La revers en PACA est plus rude encore, avec des conséquences encore inconnues. Car la victoire, semblait, sinon assurée, du moins plausible. Elle aurait signifié que le « plafond de verre », cette idée à la fois convenue et tant partagée, n’était plus de mise. Pour franchir ce palier décisif, Thierry Mariani, de par son passé droitier et sarkozyste, passait pour le candidat idéal, la « pièce rapportée » sur mesure. Il semblait en capacité de rassembler « large » dans une région où les candidats lepénistes, depuis une décennie au moins, raflent peu ou prou 40% au premier tour de toute élection locale. Ensuite, du « vrai-faux » accord passé entre Renaud Muselier, le président LR sortant, et La République en Marche, émanait des remugles de très vieille politique qui auraient dû outrageusement favoriser la liste d’extrême-droite. L’ensemble des commentateurs en étaient convaincus. Eh bien non, ce contexte, a priori favorable, n’a pas suffi. Le lepénisme, une fois encore, a été écarté du pouvoir. Par des électeurs de droite, par des électeurs de gauche une fois encore réunis dans cette certitude qu’il est indispensable « d’interdire » (de pouvoir) l’extrême-droite. Comme si une malédiction démocratique poursuivait le FN-RN.

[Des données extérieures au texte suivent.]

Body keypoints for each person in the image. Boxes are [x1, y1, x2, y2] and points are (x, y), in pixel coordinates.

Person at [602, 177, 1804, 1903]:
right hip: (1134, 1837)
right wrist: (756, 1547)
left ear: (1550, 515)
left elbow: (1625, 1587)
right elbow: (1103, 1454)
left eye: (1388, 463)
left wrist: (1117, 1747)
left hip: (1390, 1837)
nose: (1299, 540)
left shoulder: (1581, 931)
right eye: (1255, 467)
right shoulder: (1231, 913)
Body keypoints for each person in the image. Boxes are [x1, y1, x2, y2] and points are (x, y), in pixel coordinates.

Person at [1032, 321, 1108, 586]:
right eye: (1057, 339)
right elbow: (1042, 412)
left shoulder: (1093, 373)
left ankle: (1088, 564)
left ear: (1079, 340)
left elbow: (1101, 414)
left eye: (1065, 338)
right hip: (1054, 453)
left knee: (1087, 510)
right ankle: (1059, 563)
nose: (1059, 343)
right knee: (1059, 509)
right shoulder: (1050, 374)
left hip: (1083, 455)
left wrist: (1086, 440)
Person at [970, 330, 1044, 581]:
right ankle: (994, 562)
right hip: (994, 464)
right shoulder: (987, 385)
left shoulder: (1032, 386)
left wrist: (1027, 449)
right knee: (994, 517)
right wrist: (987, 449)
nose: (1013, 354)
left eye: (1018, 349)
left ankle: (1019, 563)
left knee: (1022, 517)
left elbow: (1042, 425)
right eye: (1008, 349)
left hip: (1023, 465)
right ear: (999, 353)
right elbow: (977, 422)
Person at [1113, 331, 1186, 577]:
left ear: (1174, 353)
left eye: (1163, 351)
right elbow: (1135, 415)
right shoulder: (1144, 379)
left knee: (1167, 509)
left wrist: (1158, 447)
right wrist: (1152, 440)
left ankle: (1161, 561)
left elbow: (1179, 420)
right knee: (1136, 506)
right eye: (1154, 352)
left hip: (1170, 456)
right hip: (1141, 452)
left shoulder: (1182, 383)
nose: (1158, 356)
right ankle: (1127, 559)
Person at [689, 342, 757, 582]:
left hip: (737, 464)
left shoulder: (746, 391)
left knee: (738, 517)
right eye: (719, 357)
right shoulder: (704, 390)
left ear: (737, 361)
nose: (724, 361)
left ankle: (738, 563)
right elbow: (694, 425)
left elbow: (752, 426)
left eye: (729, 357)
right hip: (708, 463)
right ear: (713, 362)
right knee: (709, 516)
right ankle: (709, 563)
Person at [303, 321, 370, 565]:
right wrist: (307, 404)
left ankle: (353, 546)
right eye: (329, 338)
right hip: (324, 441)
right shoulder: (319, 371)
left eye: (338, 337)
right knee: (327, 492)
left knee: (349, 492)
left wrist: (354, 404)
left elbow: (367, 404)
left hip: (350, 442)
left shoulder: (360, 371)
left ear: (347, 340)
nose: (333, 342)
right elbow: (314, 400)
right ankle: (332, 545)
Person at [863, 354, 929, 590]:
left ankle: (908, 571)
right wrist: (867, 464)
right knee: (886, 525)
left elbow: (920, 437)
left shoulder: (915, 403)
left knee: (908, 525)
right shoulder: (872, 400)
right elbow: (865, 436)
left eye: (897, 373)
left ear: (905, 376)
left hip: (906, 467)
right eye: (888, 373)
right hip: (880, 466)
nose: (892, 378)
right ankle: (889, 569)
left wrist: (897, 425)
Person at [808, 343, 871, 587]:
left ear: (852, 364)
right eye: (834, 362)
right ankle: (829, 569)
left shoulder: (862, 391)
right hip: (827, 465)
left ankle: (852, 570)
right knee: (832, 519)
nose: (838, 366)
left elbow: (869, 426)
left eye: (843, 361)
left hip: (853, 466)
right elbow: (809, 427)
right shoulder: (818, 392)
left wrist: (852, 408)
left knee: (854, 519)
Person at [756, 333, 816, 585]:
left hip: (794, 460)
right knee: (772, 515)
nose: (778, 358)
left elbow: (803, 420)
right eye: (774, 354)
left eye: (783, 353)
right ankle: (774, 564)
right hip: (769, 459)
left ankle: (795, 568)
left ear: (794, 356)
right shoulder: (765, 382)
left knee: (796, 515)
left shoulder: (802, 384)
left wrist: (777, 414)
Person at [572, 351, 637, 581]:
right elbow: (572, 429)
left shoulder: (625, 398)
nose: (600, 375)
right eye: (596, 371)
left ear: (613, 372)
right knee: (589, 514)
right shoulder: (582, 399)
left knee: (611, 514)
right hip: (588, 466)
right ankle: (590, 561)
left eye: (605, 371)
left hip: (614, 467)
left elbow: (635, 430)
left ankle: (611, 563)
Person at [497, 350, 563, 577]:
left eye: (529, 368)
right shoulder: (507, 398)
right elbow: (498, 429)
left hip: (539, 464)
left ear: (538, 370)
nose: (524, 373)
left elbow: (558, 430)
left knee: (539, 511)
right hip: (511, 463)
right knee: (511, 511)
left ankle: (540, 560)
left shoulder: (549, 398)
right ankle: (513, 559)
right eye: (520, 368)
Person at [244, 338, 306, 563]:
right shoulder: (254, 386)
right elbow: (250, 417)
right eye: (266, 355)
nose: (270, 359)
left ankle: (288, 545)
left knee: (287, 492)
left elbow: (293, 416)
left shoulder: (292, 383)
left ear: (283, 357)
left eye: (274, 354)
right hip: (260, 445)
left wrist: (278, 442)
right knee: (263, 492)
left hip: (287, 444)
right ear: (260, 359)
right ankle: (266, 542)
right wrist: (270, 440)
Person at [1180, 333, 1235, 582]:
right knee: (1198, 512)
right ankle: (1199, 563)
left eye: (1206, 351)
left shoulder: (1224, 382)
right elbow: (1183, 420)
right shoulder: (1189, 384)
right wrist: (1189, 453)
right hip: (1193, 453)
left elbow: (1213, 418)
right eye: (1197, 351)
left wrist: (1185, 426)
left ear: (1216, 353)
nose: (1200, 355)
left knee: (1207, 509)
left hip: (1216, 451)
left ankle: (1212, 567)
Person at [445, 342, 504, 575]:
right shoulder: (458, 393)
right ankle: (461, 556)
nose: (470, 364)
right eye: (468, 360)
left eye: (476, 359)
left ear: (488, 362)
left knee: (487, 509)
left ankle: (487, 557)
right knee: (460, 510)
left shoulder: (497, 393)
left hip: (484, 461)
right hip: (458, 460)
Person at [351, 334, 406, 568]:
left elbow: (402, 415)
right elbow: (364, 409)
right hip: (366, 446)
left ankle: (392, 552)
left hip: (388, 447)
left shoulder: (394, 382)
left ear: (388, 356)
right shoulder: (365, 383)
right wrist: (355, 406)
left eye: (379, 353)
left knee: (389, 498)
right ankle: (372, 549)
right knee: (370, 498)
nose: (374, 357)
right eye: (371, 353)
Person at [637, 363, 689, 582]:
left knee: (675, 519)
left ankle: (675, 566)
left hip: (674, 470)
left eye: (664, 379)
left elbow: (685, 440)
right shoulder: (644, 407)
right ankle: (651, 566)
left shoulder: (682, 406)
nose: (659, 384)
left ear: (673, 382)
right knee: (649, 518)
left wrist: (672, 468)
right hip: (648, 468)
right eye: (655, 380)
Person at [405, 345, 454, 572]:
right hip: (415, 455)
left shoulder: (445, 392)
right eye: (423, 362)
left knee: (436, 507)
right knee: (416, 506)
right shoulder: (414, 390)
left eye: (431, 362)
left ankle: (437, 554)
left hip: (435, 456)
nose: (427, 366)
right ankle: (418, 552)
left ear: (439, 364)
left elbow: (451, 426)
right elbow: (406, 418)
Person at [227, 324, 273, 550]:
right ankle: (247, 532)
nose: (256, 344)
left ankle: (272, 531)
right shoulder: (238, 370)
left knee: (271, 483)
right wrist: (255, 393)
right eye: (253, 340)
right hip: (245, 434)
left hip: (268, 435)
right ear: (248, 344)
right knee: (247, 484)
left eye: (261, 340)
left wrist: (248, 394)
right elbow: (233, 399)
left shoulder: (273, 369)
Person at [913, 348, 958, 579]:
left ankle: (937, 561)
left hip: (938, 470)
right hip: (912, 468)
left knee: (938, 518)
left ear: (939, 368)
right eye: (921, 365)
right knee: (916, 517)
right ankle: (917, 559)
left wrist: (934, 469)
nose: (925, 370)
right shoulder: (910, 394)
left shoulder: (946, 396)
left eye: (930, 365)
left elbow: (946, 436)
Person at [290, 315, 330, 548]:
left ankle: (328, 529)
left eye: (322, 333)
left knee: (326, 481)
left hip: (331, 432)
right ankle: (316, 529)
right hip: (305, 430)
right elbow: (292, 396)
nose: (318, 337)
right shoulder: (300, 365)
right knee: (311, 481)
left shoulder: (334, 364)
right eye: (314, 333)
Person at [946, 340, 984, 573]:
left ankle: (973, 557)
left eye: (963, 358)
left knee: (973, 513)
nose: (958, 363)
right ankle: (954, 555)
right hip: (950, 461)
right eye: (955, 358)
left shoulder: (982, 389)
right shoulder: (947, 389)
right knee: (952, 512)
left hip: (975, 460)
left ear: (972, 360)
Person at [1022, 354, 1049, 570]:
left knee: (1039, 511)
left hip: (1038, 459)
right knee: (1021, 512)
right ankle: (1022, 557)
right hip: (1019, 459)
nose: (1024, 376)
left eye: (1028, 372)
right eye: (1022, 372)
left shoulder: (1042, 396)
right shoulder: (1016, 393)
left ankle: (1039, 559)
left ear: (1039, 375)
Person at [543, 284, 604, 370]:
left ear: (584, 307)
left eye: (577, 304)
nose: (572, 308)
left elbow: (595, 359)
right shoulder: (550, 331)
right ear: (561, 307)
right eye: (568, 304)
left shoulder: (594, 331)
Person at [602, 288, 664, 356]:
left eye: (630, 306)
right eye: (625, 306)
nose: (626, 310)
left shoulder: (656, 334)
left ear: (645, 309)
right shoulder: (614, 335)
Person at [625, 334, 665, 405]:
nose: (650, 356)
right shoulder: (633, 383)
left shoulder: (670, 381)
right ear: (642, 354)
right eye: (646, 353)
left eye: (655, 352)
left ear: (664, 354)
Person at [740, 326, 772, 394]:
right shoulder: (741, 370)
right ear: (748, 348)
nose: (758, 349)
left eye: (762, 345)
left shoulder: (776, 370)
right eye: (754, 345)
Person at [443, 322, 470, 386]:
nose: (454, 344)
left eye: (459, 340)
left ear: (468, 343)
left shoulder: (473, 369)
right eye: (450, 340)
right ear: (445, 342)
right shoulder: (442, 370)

Cette fois, cette malédiction démocratique s’incarnait en Xavier Bertrand et Renaud Muselier, deux « sortants », deux républicains de droite qui, du premier instant au dernier moment de cette campagne régionale, ont eu pour idée fixe, à l’inverse de toutes les recommandations en vogue, de diaboliser l’extrême-droite, de rappeler ses origines idéologiques, de dénoncer l’inanité de son programme, de relever son obsession identitaire valant racisme. Bref, de traquer sans relâche le lepénisme, de le rejeter hors des normes républicaines. Cette démarche « à l’ancienne » a été couronnée de succès.  Le bon exemple?